By some small miracle it did, so I set out around 7 a.m., hauling a much lighter load for my morning of seeing the sights of St. Petersburg. I had learned about a free walking tour that left mid-morning, so I spent two hours visiting drug stores (first for vitamin C, then sunscreen) and wandering toward the historic center from which my tour departed.
When I reached a Catholic church near the tour’s starting point, I was so tired — and still so early for the tour — that I stopped to read a few placards on its history, then nap for a bit in one of the chairs set up for services.
I would need that rest. Once the tour began, our guide led us through a brisk tour of palaces, dead rulers and St. Petersburg’s history as one of the more European-leaning cities in Russia. I’m sorry to say I’ve forgotten most of the detail. I generally like walking tours, but I was tired.
This particular walking tour drew a crowd that numbered close to 50, which it made it less personal and harder to keep together. My favorite moment came when the guide stopped to read us a poem, first in English, then the original Russian.
What kept me going through the nearly 10 kilometers (6 miles) that it seemed we must have covered in three hours, was my hope that we would eventually see the famously dramatic Church of the Savior on Spilled Blood. But alas, she concluded the tour with another landmark a few streets away.

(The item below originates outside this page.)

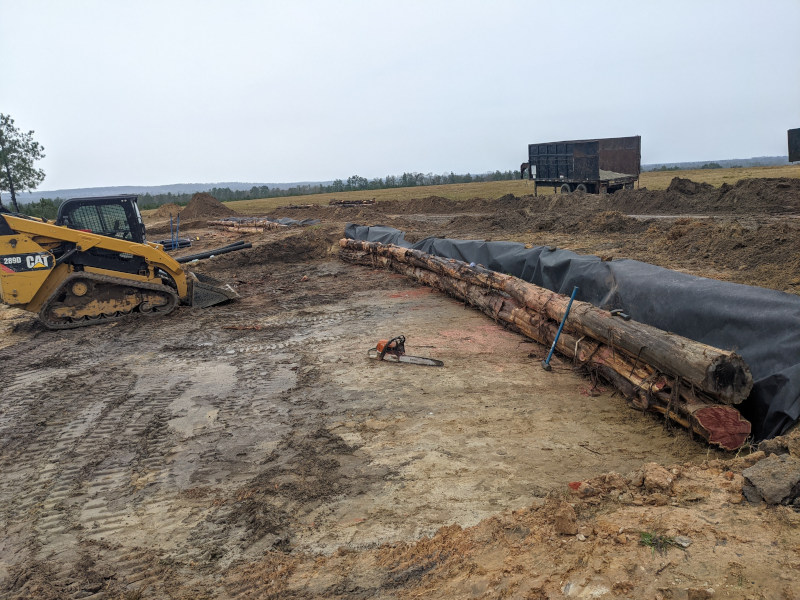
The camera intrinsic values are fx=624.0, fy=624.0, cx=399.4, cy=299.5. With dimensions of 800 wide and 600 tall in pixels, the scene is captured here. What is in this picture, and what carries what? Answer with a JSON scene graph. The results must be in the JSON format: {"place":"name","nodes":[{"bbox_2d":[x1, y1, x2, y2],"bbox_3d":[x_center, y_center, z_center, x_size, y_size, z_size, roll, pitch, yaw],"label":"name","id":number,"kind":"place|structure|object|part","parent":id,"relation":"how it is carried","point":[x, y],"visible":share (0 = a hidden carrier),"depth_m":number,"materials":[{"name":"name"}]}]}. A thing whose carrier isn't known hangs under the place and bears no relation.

Seeing how little time left I had to see the church, buy postcard stamps, collect my luggage and catch the train to Finland, I broke away mid-speech and pulled out my best Manhattan stride to get a drive-by picture of the church on my way back to the train station.
If I’d thought the day’s drama would end in a victory over sore feet, fatigue and a semi-hidden post office, I was wrong.
By the time I reached the station from which my train to Finland departed, I had minutes to spare. After unloading all my bags for a security check, I reloaded them and hurried inside to the area where I thought I’d find my train.
But after seeing a few confusing signs and asking some strangers, I learned that I’d come to the domestic terminal. International trains left somewhere else. Now beginning to worry that I’d miss the train, I hustled as well as I could to get my 50 kilos back outside the building, toward the place where I’d exited the subway and then around a corner where signage disappeared.
The first thing resembling a side entrance only cost me precious seconds in the few remaining minutes before my train left. Sweat trickled down my sides as I continued my desperate shuffle toward what seemed like a dead end and missed train.
At last I drew within sight of the place where I evidently needed to catch my train. Upon hearing my train name, someone came out to help me carry my suitcase up the ramp and in the door to yet another all-bag security check. By now, I had maybe five minutes to spare.
The man who checked my passport seemed relaxed, however, and told me I would make it. When I finally made it outside to the proper platform and into the train, I was drenched. I had barely unloaded my bags and sat down when the train started moving.